■ Task instructions
Please repeat every entry exactly as written, but skip the pictures.

Saved data entries
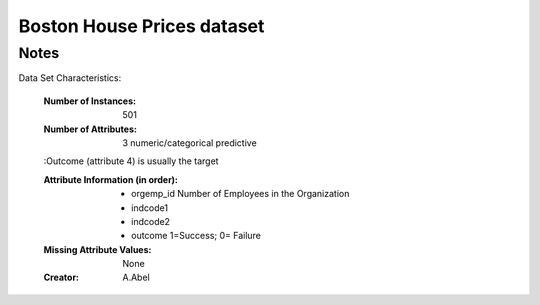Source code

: Boston House Prices dataset
===========================

Notes
------
Data Set Characteristics:  

    :Number of Instances: 501 

    :Number of Attributes: 3 numeric/categorical predictive
    
    :Outcome (attribute 4) is usually the target

    :Attribute Information (in order):
        - orgemp_id     Number of Employees in the Organization
        - indcode1
        - indcode2
        - outcome       1=Success; 0= Failure

    :Missing Attribute Values: None

    :Creator: A.Abel
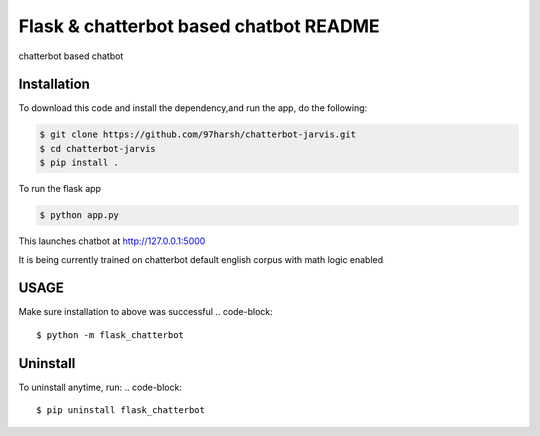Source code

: Flask & chatterbot based chatbot README
=======================================
chatterbot based chatbot

Installation
------------
To download this code and install the dependency,and run the app, do the following:


.. code-block::

    $ git clone https://github.com/97harsh/chatterbot-jarvis.git
    $ cd chatterbot-jarvis
    $ pip install .

To run the flask app

.. code-block::

    $ python app.py

This launches chatbot at http://127.0.0.1:5000

It is being currently trained on chatterbot default english corpus with math logic enabled



USAGE
------
Make sure installation to above was successful
.. code-block::

    $ python -m flask_chatterbot


Uninstall
----------
To uninstall anytime, run:
.. code-block::

    $ pip uninstall flask_chatterbot
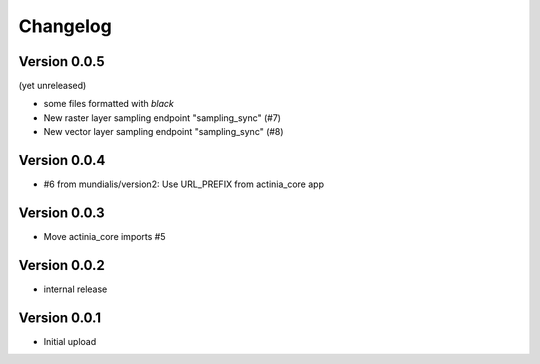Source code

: =========
Changelog
=========

Version 0.0.5
=============

(yet unreleased)

- some files formatted with `black`
- New raster layer sampling endpoint "sampling_sync" (#7)
- New vector layer sampling endpoint "sampling_sync" (#8)

Version 0.0.4
=============

- #6 from mundialis/version2: Use URL_PREFIX from actinia_core app

Version 0.0.3
=============

- Move actinia_core imports #5

Version 0.0.2
=============

- internal release

Version 0.0.1
=============

- Initial upload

■ Result
Source code

: Boston House Prices dataset
===========================

Notes
------
Data Set Characteristics:  

    :Number of Instances: 501 

    :Number of Attributes: 3 numeric/categorical predictive
    
    :Outcome (attribute 4) is usually the target

    :Attribute Information (in order):
        - orgemp_id     Number of Employees in the Organization
        - indcode1
        - indcode2
        - outcome       1=Success; 0= Failure

    :Missing Attribute Values: None

    :Creator: A.Abel
Source code

: Flask & chatterbot based chatbot README
=======================================
chatterbot based chatbot

Installation
------------
To download this code and install the dependency,and run the app, do the following:


.. code-block::

    $ git clone https://github.com/97harsh/chatterbot-jarvis.git
    $ cd chatterbot-jarvis
    $ pip install .

To run the flask app

.. code-block::

    $ python app.py

This launches chatbot at http://127.0.0.1:5000

It is being currently trained on chatterbot default english corpus with math logic enabled



USAGE
------
Make sure installation to above was successful
.. code-block::

    $ python -m flask_chatterbot


Uninstall
----------
To uninstall anytime, run:
.. code-block::

    $ pip uninstall flask_chatterbot
Source code

: =========
Changelog
=========

Version 0.0.5
=============

(yet unreleased)

- some files formatted with `black`
- New raster layer sampling endpoint "sampling_sync" (#7)
- New vector layer sampling endpoint "sampling_sync" (#8)

Version 0.0.4
=============

- #6 from mundialis/version2: Use URL_PREFIX from actinia_core app

Version 0.0.3
=============

- Move actinia_core imports #5

Version 0.0.2
=============

- internal release

Version 0.0.1
=============

- Initial upload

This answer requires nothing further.